• _Brief_
Transcribe nothing except the lines below that run from the one with "X676134Y310749D01*" to the one with "RInsFetch<=InsFetch;", ends included, and do not copy any picture.

Extracted records section start

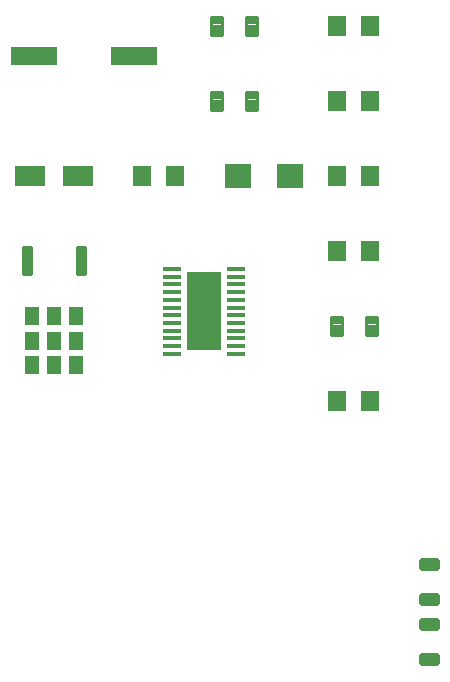
<source format=gbr>
G04 EAGLE Gerber RS-274X export*
G75*
%MOMM*%
%FSLAX34Y34*%
%LPD*%
%INSolderpaste Top*%
%IPPOS*%
%AMOC8*
5,1,8,0,0,1.08239X$1,22.5*%
G01*
%ADD10R,1.600200X0.457200*%
%ADD11R,2.895600X6.654800*%
%ADD12R,1.600000X1.800000*%
%ADD13R,1.310000X1.500000*%
%ADD14C,0.235000*%
%ADD15R,2.200000X2.150000*%
%ADD16R,3.900000X1.600000*%
%ADD17C,0.290000*%
%ADD18R,2.500000X1.700000*%
%ADD19C,0.621000*%


D10*
X565658Y287020D03*
X565658Y293624D03*
X565658Y299974D03*
X565658Y306578D03*
X565658Y313182D03*
X565658Y319532D03*
X565658Y326136D03*
X565658Y332486D03*
X565658Y339090D03*
X565658Y345694D03*
X565658Y352044D03*
X565658Y358648D03*
X511810Y358648D03*
X511810Y352044D03*
X511810Y345694D03*
X511810Y339090D03*
X511810Y332486D03*
X511810Y326136D03*
X511810Y319532D03*
X511810Y313182D03*
X511810Y306578D03*
X511810Y299974D03*
X511810Y293624D03*
X511810Y287020D03*
D11*
X538734Y322834D03*
D12*
X651734Y500634D03*
X679734Y500634D03*
X651734Y564134D03*
X679734Y564134D03*
X651734Y246634D03*
X679734Y246634D03*
X651734Y373634D03*
X679734Y373634D03*
X651734Y437134D03*
X679734Y437134D03*
D13*
X411734Y298034D03*
X411734Y277234D03*
X411734Y318834D03*
X430634Y277234D03*
X392834Y277234D03*
X392834Y298034D03*
X430634Y298034D03*
X392834Y318834D03*
X430634Y318834D03*
D14*
X431009Y354809D02*
X431009Y377659D01*
X438059Y377659D01*
X438059Y354809D01*
X431009Y354809D01*
X431009Y357041D02*
X438059Y357041D01*
X438059Y359273D02*
X431009Y359273D01*
X431009Y361505D02*
X438059Y361505D01*
X438059Y363737D02*
X431009Y363737D01*
X431009Y365969D02*
X438059Y365969D01*
X438059Y368201D02*
X431009Y368201D01*
X431009Y370433D02*
X438059Y370433D01*
X438059Y372665D02*
X431009Y372665D01*
X431009Y374897D02*
X438059Y374897D01*
X438059Y377129D02*
X431009Y377129D01*
X385409Y377659D02*
X385409Y354809D01*
X385409Y377659D02*
X392459Y377659D01*
X392459Y354809D01*
X385409Y354809D01*
X385409Y357041D02*
X392459Y357041D01*
X392459Y359273D02*
X385409Y359273D01*
X385409Y361505D02*
X392459Y361505D01*
X392459Y363737D02*
X385409Y363737D01*
X385409Y365969D02*
X392459Y365969D01*
X392459Y368201D02*
X385409Y368201D01*
X385409Y370433D02*
X392459Y370433D01*
X392459Y372665D02*
X385409Y372665D01*
X385409Y374897D02*
X392459Y374897D01*
X392459Y377129D02*
X385409Y377129D01*
D12*
X514634Y437134D03*
X486634Y437134D03*
D15*
X567534Y437134D03*
X611534Y437134D03*
D16*
X479634Y538734D03*
X394634Y538734D03*
D17*
X553734Y556484D02*
X553734Y571784D01*
X553734Y556484D02*
X545034Y556484D01*
X545034Y571784D01*
X553734Y571784D01*
X553734Y559239D02*
X545034Y559239D01*
X545034Y561994D02*
X553734Y561994D01*
X553734Y564749D02*
X545034Y564749D01*
X545034Y567504D02*
X553734Y567504D01*
X553734Y570259D02*
X545034Y570259D01*
X583234Y571784D02*
X583234Y556484D01*
X574534Y556484D01*
X574534Y571784D01*
X583234Y571784D01*
X583234Y559239D02*
X574534Y559239D01*
X574534Y561994D02*
X583234Y561994D01*
X583234Y564749D02*
X574534Y564749D01*
X574534Y567504D02*
X583234Y567504D01*
X583234Y570259D02*
X574534Y570259D01*
X553734Y508284D02*
X553734Y492984D01*
X545034Y492984D01*
X545034Y508284D01*
X553734Y508284D01*
X553734Y495739D02*
X545034Y495739D01*
X545034Y498494D02*
X553734Y498494D01*
X553734Y501249D02*
X545034Y501249D01*
X545034Y504004D02*
X553734Y504004D01*
X553734Y506759D02*
X545034Y506759D01*
X583234Y508284D02*
X583234Y492984D01*
X574534Y492984D01*
X574534Y508284D01*
X583234Y508284D01*
X583234Y495739D02*
X574534Y495739D01*
X574534Y498494D02*
X583234Y498494D01*
X583234Y501249D02*
X574534Y501249D01*
X574534Y504004D02*
X583234Y504004D01*
X583234Y506759D02*
X574534Y506759D01*
X655334Y317784D02*
X655334Y302484D01*
X646634Y302484D01*
X646634Y317784D01*
X655334Y317784D01*
X655334Y305239D02*
X646634Y305239D01*
X646634Y307994D02*
X655334Y307994D01*
X655334Y310749D02*
X646634Y310749D01*
X646634Y313504D02*
X655334Y313504D01*
X655334Y316259D02*
X646634Y316259D01*
X684834Y317784D02*
X684834Y302484D01*
X676134Y302484D01*
X676134Y317784D01*
X684834Y317784D01*
X684834Y305239D02*
X676134Y305239D01*
X676134Y307994D02*
X684834Y307994D01*
X684834Y310749D02*
X676134Y310749D01*
X676134Y313504D02*
X684834Y313504D01*
X684834Y316259D02*
X676134Y316259D01*
D18*
X391734Y437134D03*
X431734Y437134D03*
D19*
X723239Y55639D02*
X735229Y55639D01*
X723239Y55639D02*
X723239Y60929D01*
X735229Y60929D01*
X735229Y55639D01*
X735229Y25939D02*
X723239Y25939D01*
X723239Y31229D01*
X735229Y31229D01*
X735229Y25939D01*
X735229Y106439D02*
X723239Y106439D01*
X723239Y111729D01*
X735229Y111729D01*
X735229Y106439D01*
X735229Y76739D02*
X723239Y76739D01*
X723239Y82029D01*
X735229Y82029D01*
X735229Y76739D01*
M02*

</source>
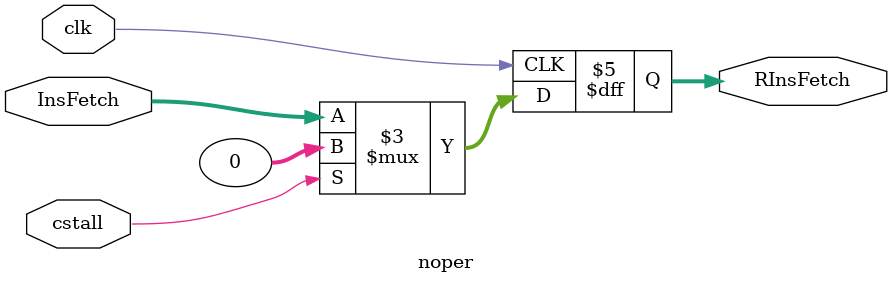
<source format=v>
module noper(input clk,input cstall,input [31:0]InsFetch,output reg[31:0]RInsFetch);
always@(posedge clk)
begin
 if(cstall)
  begin
   RInsFetch<=32'b0;
  end
 else
  begin
   RInsFetch<=InsFetch;
  end
end
endmodule
</source>
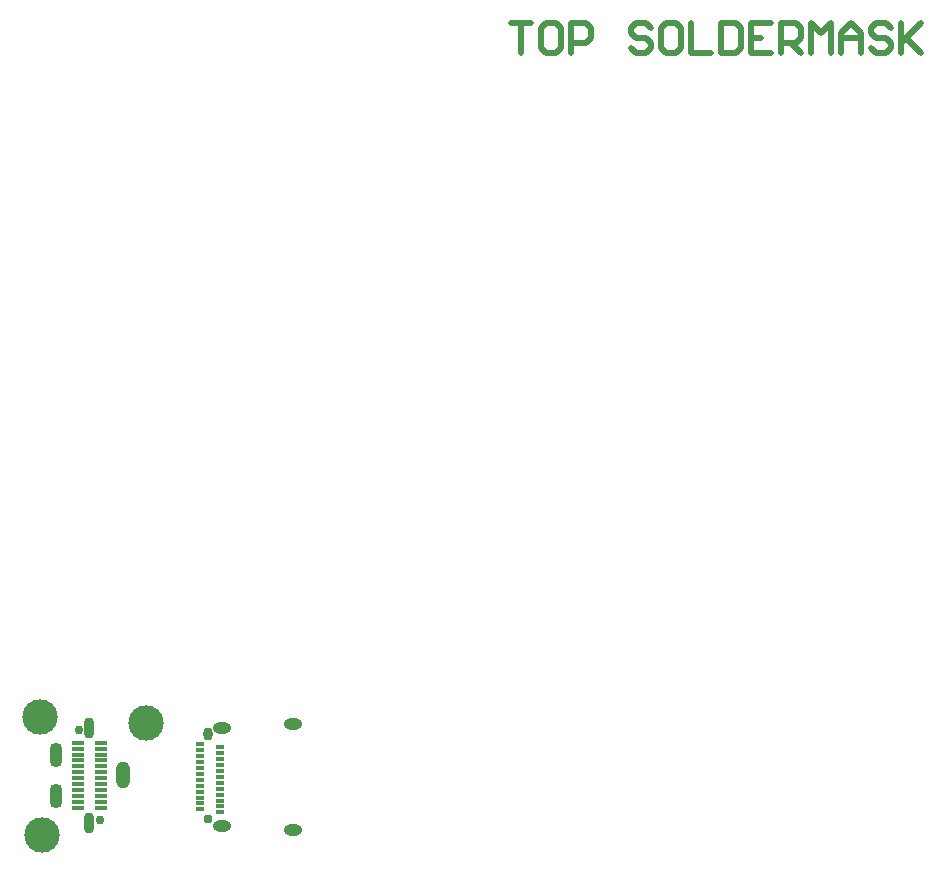
<source format=gts>
G04*
G04 #@! TF.GenerationSoftware,Altium Limited,Altium Designer,21.2.2 (38)*
G04*
G04 Layer_Color=8388736*
%FSLAX44Y44*%
%MOMM*%
G71*
G04*
G04 #@! TF.SameCoordinates,300F5DA4-18CA-4FB4-85BA-B83ED97E3C69*
G04*
G04*
G04 #@! TF.FilePolarity,Negative*
G04*
G01*
G75*
%ADD13C,0.5080*%
%ADD16R,1.1400X0.3700*%
%ADD17R,0.7800X0.3800*%
%ADD18C,3.0000*%
%ADD19O,1.2000X2.3000*%
%ADD20O,0.8500X1.8000*%
%ADD21O,1.1000X2.1000*%
%ADD22C,0.7500*%
%ADD23O,1.5400X0.9400*%
%ADD24C,0.7900*%
%ADD25O,0.7900X1.0900*%
D13*
X420179Y709811D02*
X437107D01*
X428643D01*
Y684420D01*
X458267Y709811D02*
X449803D01*
X445571Y705580D01*
Y688652D01*
X449803Y684420D01*
X458267D01*
X462499Y688652D01*
Y705580D01*
X458267Y709811D01*
X470963Y684420D02*
Y709811D01*
X483659D01*
X487891Y705580D01*
Y697116D01*
X483659Y692884D01*
X470963D01*
X538674Y705580D02*
X534442Y709811D01*
X525978D01*
X521746Y705580D01*
Y701348D01*
X525978Y697116D01*
X534442D01*
X538674Y692884D01*
Y688652D01*
X534442Y684420D01*
X525978D01*
X521746Y688652D01*
X559834Y709811D02*
X551370D01*
X547138Y705580D01*
Y688652D01*
X551370Y684420D01*
X559834D01*
X564066Y688652D01*
Y705580D01*
X559834Y709811D01*
X572530D02*
Y684420D01*
X589458D01*
X597922Y709811D02*
Y684420D01*
X610618D01*
X614850Y688652D01*
Y705580D01*
X610618Y709811D01*
X597922D01*
X640241D02*
X623313D01*
Y684420D01*
X640241D01*
X623313Y697116D02*
X631777D01*
X648705Y684420D02*
Y709811D01*
X661401D01*
X665633Y705580D01*
Y697116D01*
X661401Y692884D01*
X648705D01*
X657169D02*
X665633Y684420D01*
X674097D02*
Y709811D01*
X682561Y701348D01*
X691025Y709811D01*
Y684420D01*
X699489D02*
Y701348D01*
X707953Y709811D01*
X716417Y701348D01*
Y684420D01*
Y697116D01*
X699489D01*
X741808Y705580D02*
X737577Y709811D01*
X729113D01*
X724881Y705580D01*
Y701348D01*
X729113Y697116D01*
X737577D01*
X741808Y692884D01*
Y688652D01*
X737577Y684420D01*
X729113D01*
X724881Y688652D01*
X750273Y709811D02*
Y684420D01*
Y692884D01*
X767200Y709811D01*
X754504Y697116D01*
X767200Y684420D01*
D16*
X72980Y100800D02*
D03*
Y95800D02*
D03*
Y90800D02*
D03*
Y85800D02*
D03*
Y80800D02*
D03*
Y75800D02*
D03*
Y70800D02*
D03*
Y65800D02*
D03*
Y60800D02*
D03*
Y55800D02*
D03*
Y50800D02*
D03*
Y45800D02*
D03*
X53480D02*
D03*
Y50800D02*
D03*
Y55800D02*
D03*
Y60800D02*
D03*
Y65800D02*
D03*
Y70800D02*
D03*
Y75800D02*
D03*
Y80800D02*
D03*
Y85800D02*
D03*
Y90800D02*
D03*
Y95800D02*
D03*
Y100800D02*
D03*
D17*
X156627Y49392D02*
D03*
Y44392D02*
D03*
Y54392D02*
D03*
X156627Y59392D02*
D03*
X156627Y64392D02*
D03*
Y69392D02*
D03*
Y79392D02*
D03*
Y84392D02*
D03*
Y89392D02*
D03*
Y74392D02*
D03*
Y99392D02*
D03*
Y94392D02*
D03*
X173627Y46892D02*
D03*
Y41892D02*
D03*
Y66892D02*
D03*
Y61892D02*
D03*
Y56892D02*
D03*
Y86892D02*
D03*
X173627Y81892D02*
D03*
X173627Y76892D02*
D03*
X173627Y96892D02*
D03*
X173627Y51892D02*
D03*
X173627Y91892D02*
D03*
X173627Y71892D02*
D03*
D18*
X111327Y117441D02*
D03*
X21562Y122763D02*
D03*
X23311Y22313D02*
D03*
D19*
X91230Y73300D02*
D03*
D20*
X63230Y113400D02*
D03*
Y33200D02*
D03*
D21*
X35230Y90800D02*
D03*
Y55800D02*
D03*
D22*
X72530Y35200D02*
D03*
X54030Y111400D02*
D03*
D23*
X235227Y26992D02*
D03*
Y116792D02*
D03*
X175727Y113192D02*
D03*
Y30592D02*
D03*
D24*
X163227Y35892D02*
D03*
D25*
X163227Y107892D02*
D03*
M02*

</source>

Extracted records section end

• _Output for this task_
X676134Y310749D01*
X676134Y313504D02*
X684834Y313504D01*
X684834Y316259D02*
X676134Y316259D01*
D18*
X391734Y437134D03*
X431734Y437134D03*
D19*
X723239Y55639D02*
X735229Y55639D01*
X723239Y55639D02*
X723239Y60929D01*
X735229Y60929D01*
X735229Y55639D01*
X735229Y25939D02*
X723239Y25939D01*
X723239Y31229D01*
X735229Y31229D01*
X735229Y25939D01*
X735229Y106439D02*
X723239Y106439D01*
X723239Y111729D01*
X735229Y111729D01*
X735229Y106439D01*
X735229Y76739D02*
X723239Y76739D01*
X723239Y82029D01*
X735229Y82029D01*
X735229Y76739D01*
M02*

</source>
<source format=v>
module noper(input clk,input cstall,input [31:0]InsFetch,output reg[31:0]RInsFetch);
always@(posedge clk)
begin
 if(cstall)
  begin
   RInsFetch<=32'b0;
  end
 else
  begin
   RInsFetch<=InsFetch;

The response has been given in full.